В инженерной психологии, как правило, экспериментальному изучению подвергается не вся генеральная совокупность, а только часть ее — выборка; т. е. группа испытуемых, представляющих определенную популяцию и отобранных для эксперимента или наблюдения. На основании полученных характеристик выборки делаются выводы о генеральной совокупности. Практически любое статистическое исследование в инженерной психологии основано на анализе свойств и характеристик определенной выборки. Ее объем определяется двумя противоречивыми условиями. С одной стороны, она должна быть достаточно большой, чтобы правильно отразить все свойства генеральной совокупности. С другой стороны, она не должна быть чрезмерно большой, чтобы была реальная возможность ее изучения. Поэтому результаты математической обработки экспериментальных данных для выборки (вследствие случайного отбора в нее объектов из генеральной совокупности) могут отличаться от соответствующих характеристик генеральной совокупности. В связи с этим необходимо оценить достоверность полученных результатов, т. е. возможность их распределения на всю генеральную совокупность.
Для оценки достоверности пользуются принципом практической уверенности. Он состоит в том, что достоверным считают событие, имеющее достаточно большую, близкую к единице, вероятность. Такая вероятность называется доверительной. Величина, дополняющая ее до единицы, называется уровнем значимости. Он представляет собой вероятность того, что заключение, принятое достоверным, на самом деле окажется ошибочным. Общепринятыми считаются три уровня значимости: 0,05 —- для обычных исследований, 0,01 — для важных исследований, 0,001 — для особо важных исследований (например, связанных с отсутствием вредности какого-либо воздействия на человека). Соответствующие этим уровням значимости доверительные вероятности соответственно равны: 0,95; 0,99; 0,999. При построении законов распределения случайных величин вычисляется также для заданной доверительной вероятности диапазон возможных значений генеральной статистической характеристики.

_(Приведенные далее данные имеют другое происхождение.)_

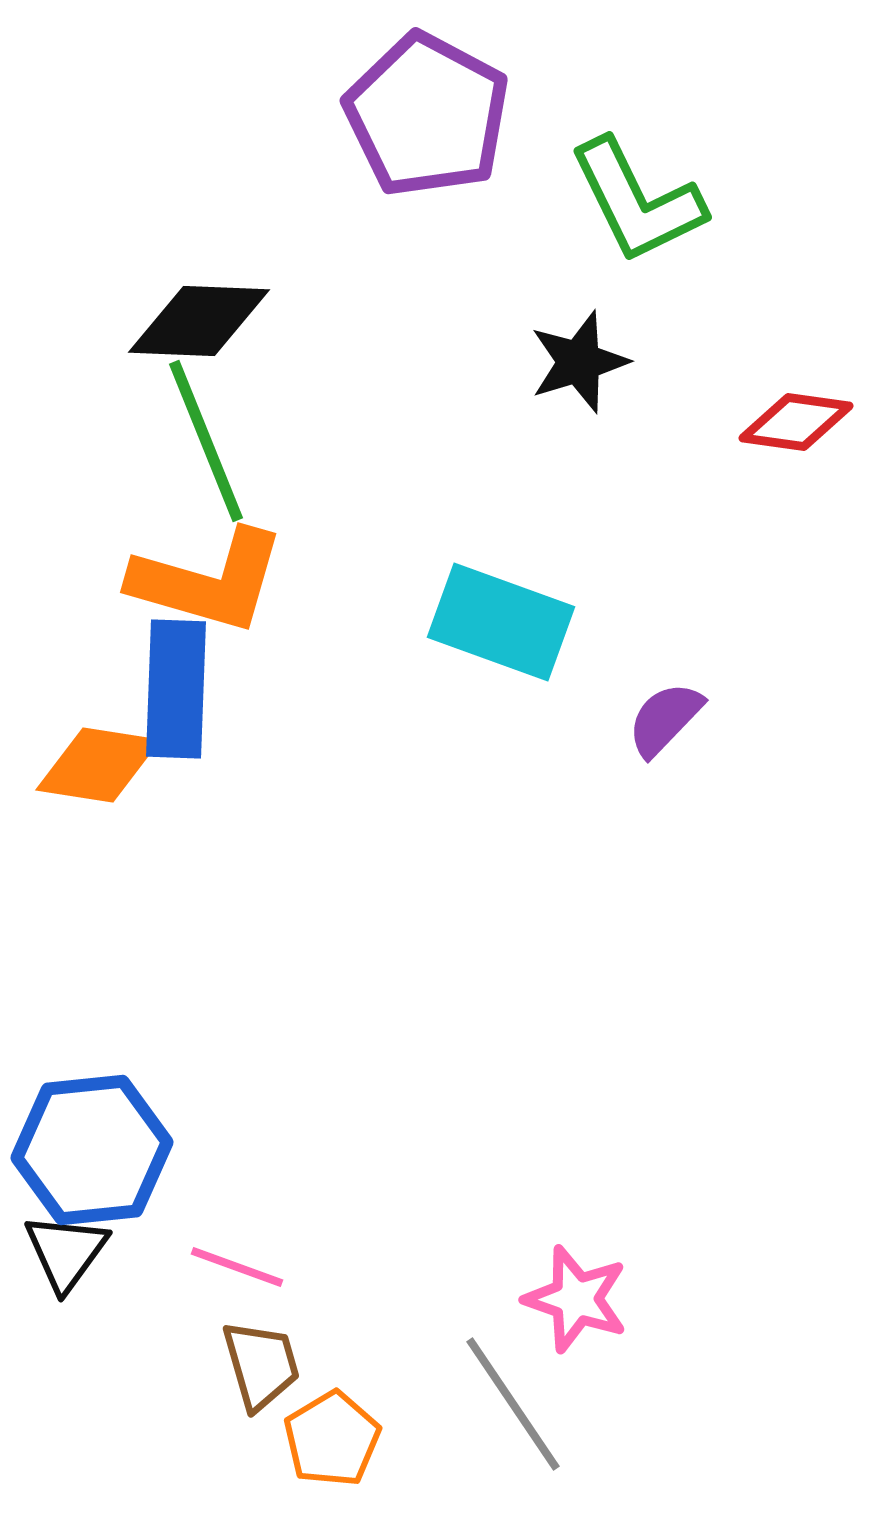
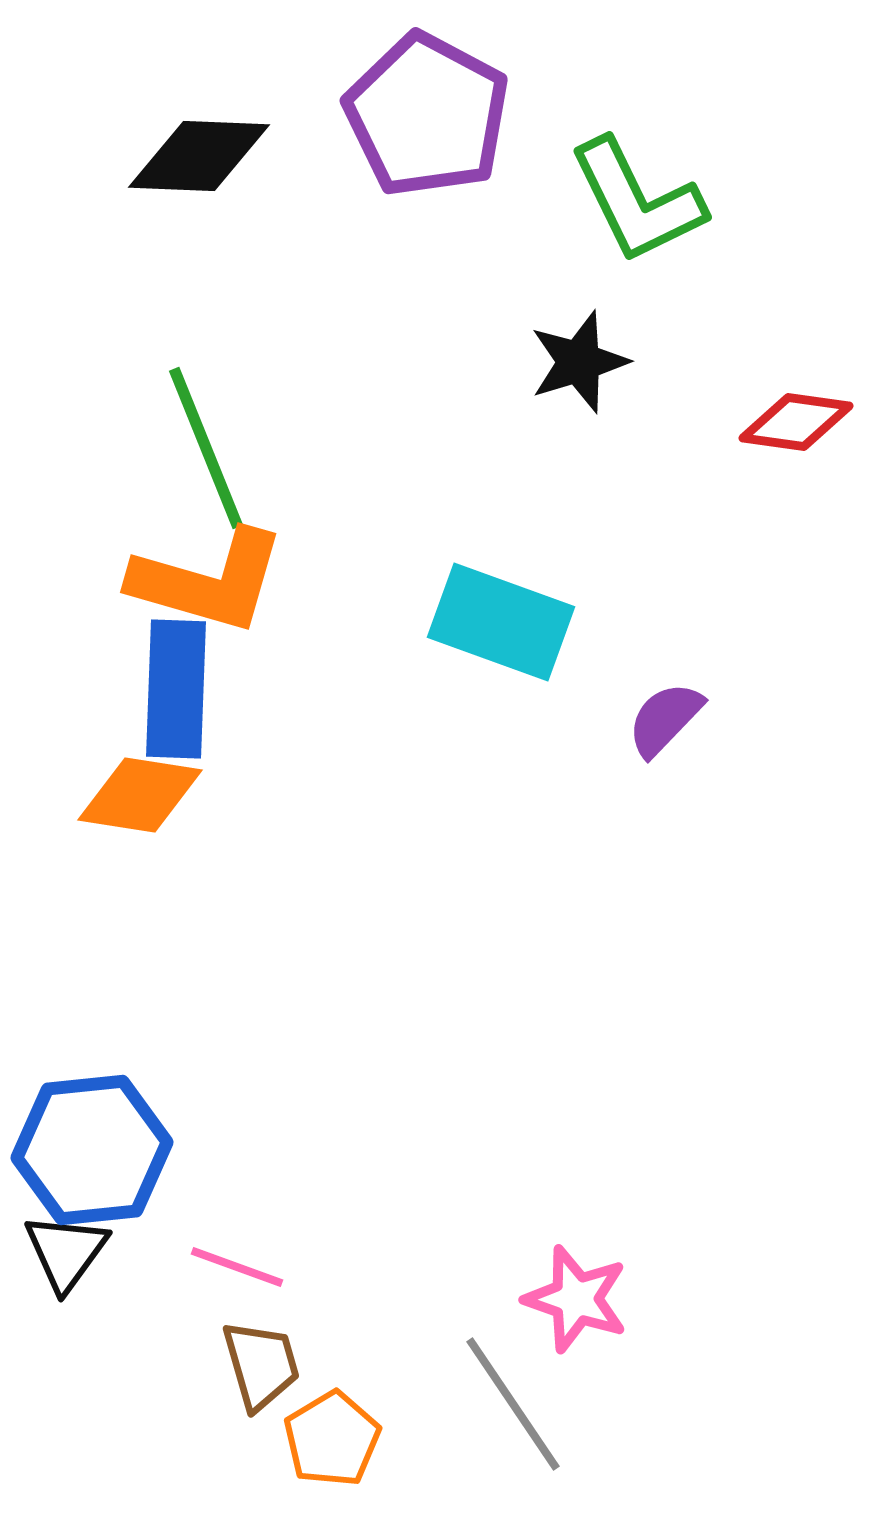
black diamond: moved 165 px up
green line: moved 7 px down
orange diamond: moved 42 px right, 30 px down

Этот диапазон называется доверительным интервалом.
При отборе данных, характеризующих ту или иную выборку в инженерно-психологических исследованиях, следует учитывать в ряде случаев различные проявления изменчивости характеристик оператора. Существует по крайней мере два ее проявления. Во-первых, от индивидуума к индивидууму (индивидуальные различия между операторами); во-вторых, для конкретного индивидуума — случайное изменение характеристик оператора от опыта к опыту. Одновременный учет обоих проявлений изменчивости может проводиться различными способами:
■ при формировании выборки для каждого из п испытуемых берется по некоторому числу m реализаций случайной величины, всего получается N = m-n значений;
■ с помощью жребия выбирается конкретный оператор и для него берется требуемое число значений изучаемой случайной величины;
■ выборка формируется по всем п операторам из средних значений изучаемой случайной величины, полученных на основании усреднения m значений этой величины для каждого оператора, что эквивалентно, как и в первом случае, общему объему выборки, равному N=mn.
Однако в любом случае выборка обязательно должна быть представительной, т. е. такой, чтобы элемент генеральной совокупности мог попасть в нее с заданной вероятностью, не зависящей от характеристик, подлежащих измерению. Такая выборка называется репрезентативной (от фр. representatif — представительный).